YAML Metadata Warning:empty or missing yaml metadata in repo card

Check out the documentation for more information.

GPT-WikiText103

A 110M parameter GPT-2 style causal language model trained from scratch on the WikiText-103 dataset using PyTorch and HuggingFace Transformers.

Model Architecture

Component Details
Architecture GPT-2 (decoder-only transformer)
Parameters 110,418,432 (110.4M)
Layers 12
Hidden Size 768
Attention Heads 12
Feed-Forward Size 3072
Context Length 1024 tokens
Vocabulary 32,000 (Byte-Level BPE)
Activation GELU
Positional Encoding Learned absolute

Training Details

Setting Value
Dataset WikiText-103 (~112M tokens)
Epochs 3
Optimizer AdamW (betas=0.9/0.95, weight_decay=0.1)
Learning Rate 3e-4 (cosine decay with 5% warmup)
Batch Size 8 micro-batch x 8 accumulation = 64 effective
Precision FP16 mixed precision
Gradient Clipping max_norm = 1.0
Dropout 0.1 (residual, embedding, attention)
Hardware Single NVIDIA Tesla T4 (16 GB)
Training Time 426 minutes (7.1 hours)
Total Optimizer Steps 5,124

Tokenizer

A custom Byte-Level BPE tokenizer was trained on the WikiText-103 training corpus (529 MB of cleaned text) with a vocabulary size of 32,000 tokens.

Weight Initialization

  • Linear and embedding layers: N(0, 0.02)
  • Residual projection layers: scaled by 1/sqrt(2N) per the GPT-2 paper
  • Layer norms: weight=1.0, bias=0.0

Results

Evaluation Metrics

Epoch Train Loss Train PPL Eval Loss Eval PPL
1 5.1393 170.6 3.9563 52.3
2 3.8409 46.6 3.5589 35.1
3 3.5854 36.1 3.4760 32.3

Best model: Epoch 3 โ€” Eval Loss 3.4760, Eval Perplexity 32.3

Training Progression

Loss decreased steadily across all 5,124 optimizer steps:

Step Loss PPL LR
50 8.0844 3,243.6 5.86e-05
500 5.4757 238.8 2.98e-04
1,000 4.7087 110.9 2.83e-04
1,500 4.0939 60.0 2.54e-04
2,000 3.9379 51.3 2.15e-04
2,500 3.7692 43.3 1.68e-04
3,000 3.8041 44.9 1.20e-04
3,500 3.6710 39.3 7.51e-05
4,000 3.6703 39.3 3.78e-05
4,500 3.5960 36.5 1.20e-05
5,100 3.6593 38.8 1.80e-08

Generation Samples

Text generated with temperature=0.8, top_k=50, top_p=0.95, repetition_penalty=1.2:

Prompt: The history of artificial intelligence

The history of artificial intelligence has not been discovered in the ancient Egyptian @-@ era period , with a variety of scientific and educational institutions such as those from the Middle Ages to the 13th century . These include the Authorsian Archaeological Institute ( now called the University of Egypt ) , the British Museum of Archaeology and Art .

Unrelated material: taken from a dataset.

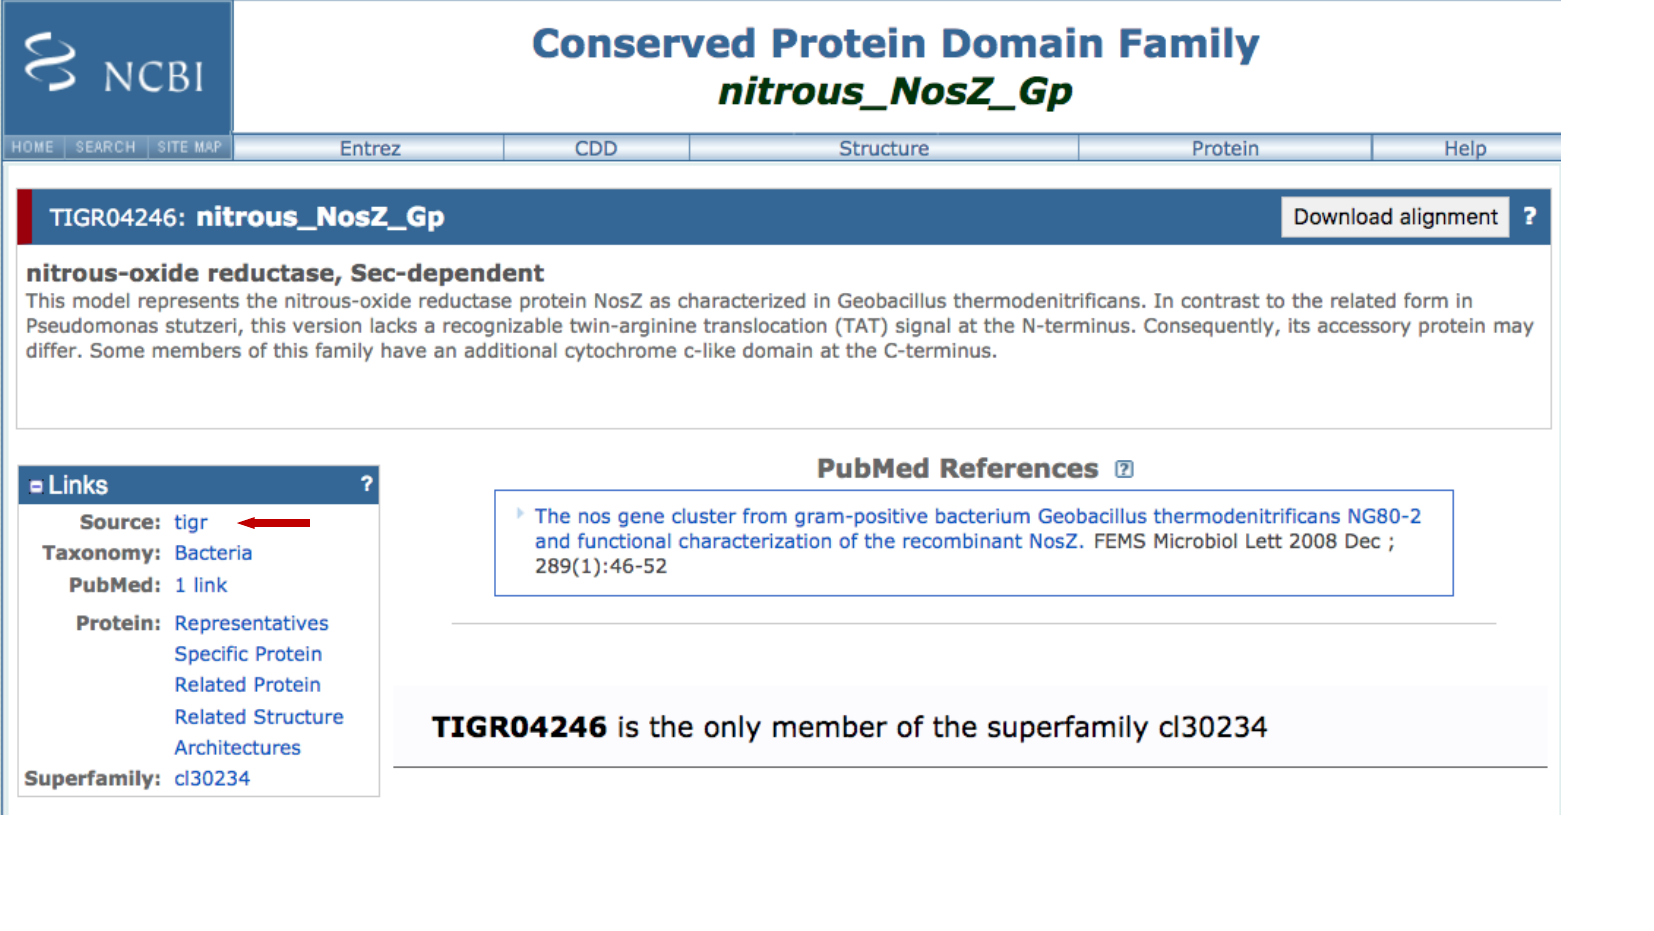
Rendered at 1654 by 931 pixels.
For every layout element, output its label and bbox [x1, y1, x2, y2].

picture [0, 0, 1561, 815]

Prompt: In a distant galaxy, far beyond

In a distant galaxy, far beyond Earth , it is the only planet of its class .

Prompt: The economy of the United States

The economy of the United States was based on large @-@ scale industries ; a large majority , including many smaller states and cities . The nation 's population growth in agriculture increased from around $ 2 billion to $ 3 @.@ 6 million . This growth continued throughout the 1970s to 80 percent during the 1980s .

Dataset

WikiText-103-raw-v1 โ€” a collection of over 100 million tokens extracted from verified Good and Featured articles on Wikipedia.

Split Raw Lines Cleaned Paragraphs Tokens
Train 1,801,350 874,786 111,960,667
Validation 3,760 1,863 234,817
Test 4,358 โ€” โ€”

After tokenization, the corpus was concatenated and chunked into fixed-length sequences of 1,024 tokens, yielding 109,336 training sequences and 229 validation sequences.

Model Files

File Description
model.safetensors Model weights (safetensors format)
config.json Model architecture configuration
tokenizer.json Trained BPE tokenizer
tokenizer_config.json Tokenizer settings
generation_config.json Default generation parameters

Total size on disk: 444 MB

Usage

from transformers import GPT2LMHeadModel, PreTrainedTokenizerFast

model = GPT2LMHeadModel.from_pretrained("gpt_wikitext103/final_model")
tokenizer = PreTrainedTokenizerFast.from_pretrained("gpt_wikitext103/final_model")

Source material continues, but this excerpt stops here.